◆ TRY IT ◆
Only lines with the word "candidate" belong in the answer; copy them from the records below.

RECORDS TO PROCESS below:

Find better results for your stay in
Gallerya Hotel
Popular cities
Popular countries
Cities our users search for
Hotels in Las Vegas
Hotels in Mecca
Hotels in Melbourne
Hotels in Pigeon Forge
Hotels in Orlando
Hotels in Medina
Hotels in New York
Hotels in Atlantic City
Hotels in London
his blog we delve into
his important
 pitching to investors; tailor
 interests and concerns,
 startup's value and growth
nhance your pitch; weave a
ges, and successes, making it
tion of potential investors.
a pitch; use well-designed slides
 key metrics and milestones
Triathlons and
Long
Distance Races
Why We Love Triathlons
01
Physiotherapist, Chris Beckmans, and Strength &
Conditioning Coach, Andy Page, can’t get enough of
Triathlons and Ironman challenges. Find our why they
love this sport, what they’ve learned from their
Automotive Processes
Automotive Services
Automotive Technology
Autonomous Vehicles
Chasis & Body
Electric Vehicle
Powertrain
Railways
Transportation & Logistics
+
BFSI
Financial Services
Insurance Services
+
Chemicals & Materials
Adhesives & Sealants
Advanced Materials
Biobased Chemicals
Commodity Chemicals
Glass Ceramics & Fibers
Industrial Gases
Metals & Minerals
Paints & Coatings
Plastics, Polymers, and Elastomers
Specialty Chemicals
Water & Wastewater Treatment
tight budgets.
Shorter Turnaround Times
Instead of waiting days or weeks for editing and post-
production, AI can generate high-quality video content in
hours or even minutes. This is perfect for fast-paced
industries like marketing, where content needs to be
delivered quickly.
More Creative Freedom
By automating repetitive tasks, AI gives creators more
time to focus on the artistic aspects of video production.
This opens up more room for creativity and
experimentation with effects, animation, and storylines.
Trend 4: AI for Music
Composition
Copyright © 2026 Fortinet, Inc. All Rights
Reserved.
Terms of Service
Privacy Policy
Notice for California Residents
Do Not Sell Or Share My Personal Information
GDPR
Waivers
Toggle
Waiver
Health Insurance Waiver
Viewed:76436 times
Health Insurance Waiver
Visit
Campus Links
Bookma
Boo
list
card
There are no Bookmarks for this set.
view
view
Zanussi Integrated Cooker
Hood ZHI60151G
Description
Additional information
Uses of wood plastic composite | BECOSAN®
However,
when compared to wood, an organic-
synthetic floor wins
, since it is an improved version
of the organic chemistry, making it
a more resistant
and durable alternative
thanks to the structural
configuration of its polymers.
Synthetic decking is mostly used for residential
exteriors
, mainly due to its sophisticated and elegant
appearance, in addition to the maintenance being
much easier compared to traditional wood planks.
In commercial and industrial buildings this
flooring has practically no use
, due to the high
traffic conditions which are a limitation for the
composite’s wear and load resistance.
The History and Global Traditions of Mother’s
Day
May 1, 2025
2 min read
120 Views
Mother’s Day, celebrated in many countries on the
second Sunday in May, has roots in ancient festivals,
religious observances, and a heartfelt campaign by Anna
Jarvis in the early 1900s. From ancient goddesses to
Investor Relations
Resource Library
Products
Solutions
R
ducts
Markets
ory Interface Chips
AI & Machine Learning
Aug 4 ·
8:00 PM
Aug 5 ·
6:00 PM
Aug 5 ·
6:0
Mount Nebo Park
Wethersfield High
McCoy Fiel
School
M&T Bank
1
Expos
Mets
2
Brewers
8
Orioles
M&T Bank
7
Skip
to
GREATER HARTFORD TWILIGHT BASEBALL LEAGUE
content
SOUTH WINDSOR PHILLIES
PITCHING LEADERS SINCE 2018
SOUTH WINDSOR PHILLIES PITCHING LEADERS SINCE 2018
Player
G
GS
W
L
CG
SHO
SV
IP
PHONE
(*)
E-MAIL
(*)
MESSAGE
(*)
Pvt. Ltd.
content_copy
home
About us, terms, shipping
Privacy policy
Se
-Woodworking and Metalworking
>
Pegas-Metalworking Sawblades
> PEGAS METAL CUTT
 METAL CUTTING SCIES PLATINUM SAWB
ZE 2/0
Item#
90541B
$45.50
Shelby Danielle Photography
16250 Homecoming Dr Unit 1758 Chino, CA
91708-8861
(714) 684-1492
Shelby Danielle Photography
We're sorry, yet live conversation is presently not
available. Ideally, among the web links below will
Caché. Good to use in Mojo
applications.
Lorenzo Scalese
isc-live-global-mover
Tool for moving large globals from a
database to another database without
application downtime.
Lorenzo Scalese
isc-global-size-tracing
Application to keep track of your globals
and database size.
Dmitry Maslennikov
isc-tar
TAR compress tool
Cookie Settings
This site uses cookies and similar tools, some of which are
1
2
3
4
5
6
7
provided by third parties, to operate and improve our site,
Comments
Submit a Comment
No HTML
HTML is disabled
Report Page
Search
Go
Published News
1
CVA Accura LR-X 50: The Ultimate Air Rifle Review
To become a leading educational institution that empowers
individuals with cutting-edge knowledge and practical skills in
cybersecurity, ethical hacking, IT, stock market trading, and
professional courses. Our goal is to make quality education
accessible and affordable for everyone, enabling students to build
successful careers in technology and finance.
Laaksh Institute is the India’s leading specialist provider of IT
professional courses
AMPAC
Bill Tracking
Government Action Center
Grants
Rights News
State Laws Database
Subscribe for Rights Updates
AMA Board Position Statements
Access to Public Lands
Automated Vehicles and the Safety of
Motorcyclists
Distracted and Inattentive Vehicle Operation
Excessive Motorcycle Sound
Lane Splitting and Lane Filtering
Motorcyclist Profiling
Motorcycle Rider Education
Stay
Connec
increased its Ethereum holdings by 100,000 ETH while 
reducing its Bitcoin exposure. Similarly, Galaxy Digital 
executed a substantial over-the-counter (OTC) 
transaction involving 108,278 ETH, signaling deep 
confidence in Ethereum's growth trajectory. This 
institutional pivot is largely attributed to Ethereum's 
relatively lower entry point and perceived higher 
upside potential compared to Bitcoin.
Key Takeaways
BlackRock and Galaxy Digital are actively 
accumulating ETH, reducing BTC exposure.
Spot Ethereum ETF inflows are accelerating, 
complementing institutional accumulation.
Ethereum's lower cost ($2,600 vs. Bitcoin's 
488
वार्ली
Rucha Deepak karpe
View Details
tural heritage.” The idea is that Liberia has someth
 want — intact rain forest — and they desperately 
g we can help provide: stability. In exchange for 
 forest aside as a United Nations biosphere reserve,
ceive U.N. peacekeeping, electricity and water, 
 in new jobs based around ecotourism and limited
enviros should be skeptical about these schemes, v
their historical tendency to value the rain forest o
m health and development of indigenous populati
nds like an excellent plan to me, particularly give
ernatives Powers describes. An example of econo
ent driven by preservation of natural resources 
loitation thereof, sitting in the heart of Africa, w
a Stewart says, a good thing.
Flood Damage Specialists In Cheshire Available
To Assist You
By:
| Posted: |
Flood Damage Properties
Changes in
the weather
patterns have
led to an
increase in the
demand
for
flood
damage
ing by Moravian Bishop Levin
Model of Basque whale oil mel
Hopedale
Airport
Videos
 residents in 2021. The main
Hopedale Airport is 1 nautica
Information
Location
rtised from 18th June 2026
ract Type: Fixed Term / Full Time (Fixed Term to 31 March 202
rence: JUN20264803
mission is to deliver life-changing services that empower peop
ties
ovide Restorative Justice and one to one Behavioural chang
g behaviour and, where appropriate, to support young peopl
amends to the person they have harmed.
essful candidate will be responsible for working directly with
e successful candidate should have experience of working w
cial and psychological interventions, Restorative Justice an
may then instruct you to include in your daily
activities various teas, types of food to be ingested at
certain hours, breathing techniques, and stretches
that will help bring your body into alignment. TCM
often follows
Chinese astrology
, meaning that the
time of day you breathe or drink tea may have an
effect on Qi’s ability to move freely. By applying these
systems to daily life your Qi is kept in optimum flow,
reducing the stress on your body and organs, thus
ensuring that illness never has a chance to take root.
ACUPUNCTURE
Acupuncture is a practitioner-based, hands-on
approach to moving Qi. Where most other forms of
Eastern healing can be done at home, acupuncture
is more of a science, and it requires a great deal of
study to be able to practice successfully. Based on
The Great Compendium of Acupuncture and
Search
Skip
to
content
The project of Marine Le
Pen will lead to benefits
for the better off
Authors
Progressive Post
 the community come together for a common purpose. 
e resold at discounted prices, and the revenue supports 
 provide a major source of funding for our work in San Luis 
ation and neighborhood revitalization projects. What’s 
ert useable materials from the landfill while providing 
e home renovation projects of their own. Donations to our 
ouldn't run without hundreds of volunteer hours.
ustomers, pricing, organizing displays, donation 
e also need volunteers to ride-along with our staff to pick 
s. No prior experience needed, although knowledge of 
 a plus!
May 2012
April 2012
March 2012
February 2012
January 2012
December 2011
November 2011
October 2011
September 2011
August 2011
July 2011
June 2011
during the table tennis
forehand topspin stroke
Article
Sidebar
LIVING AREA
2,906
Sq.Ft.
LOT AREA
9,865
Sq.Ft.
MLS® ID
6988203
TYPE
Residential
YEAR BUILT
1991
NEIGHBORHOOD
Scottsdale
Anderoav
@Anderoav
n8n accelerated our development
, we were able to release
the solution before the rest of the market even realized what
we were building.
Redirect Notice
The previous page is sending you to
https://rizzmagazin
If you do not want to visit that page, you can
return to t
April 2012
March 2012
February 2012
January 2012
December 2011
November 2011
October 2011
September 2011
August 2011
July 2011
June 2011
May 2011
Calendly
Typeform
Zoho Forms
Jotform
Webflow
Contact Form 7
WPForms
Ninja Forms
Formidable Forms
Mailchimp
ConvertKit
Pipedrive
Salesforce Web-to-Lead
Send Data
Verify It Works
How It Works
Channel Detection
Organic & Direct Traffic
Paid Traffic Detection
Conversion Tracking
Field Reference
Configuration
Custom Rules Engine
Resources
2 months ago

End of RECORDS TO PROCESS.

◆ TASK OUTPUT ◆
essful candidate will be responsible for working directly with
e successful candidate should have experience of working w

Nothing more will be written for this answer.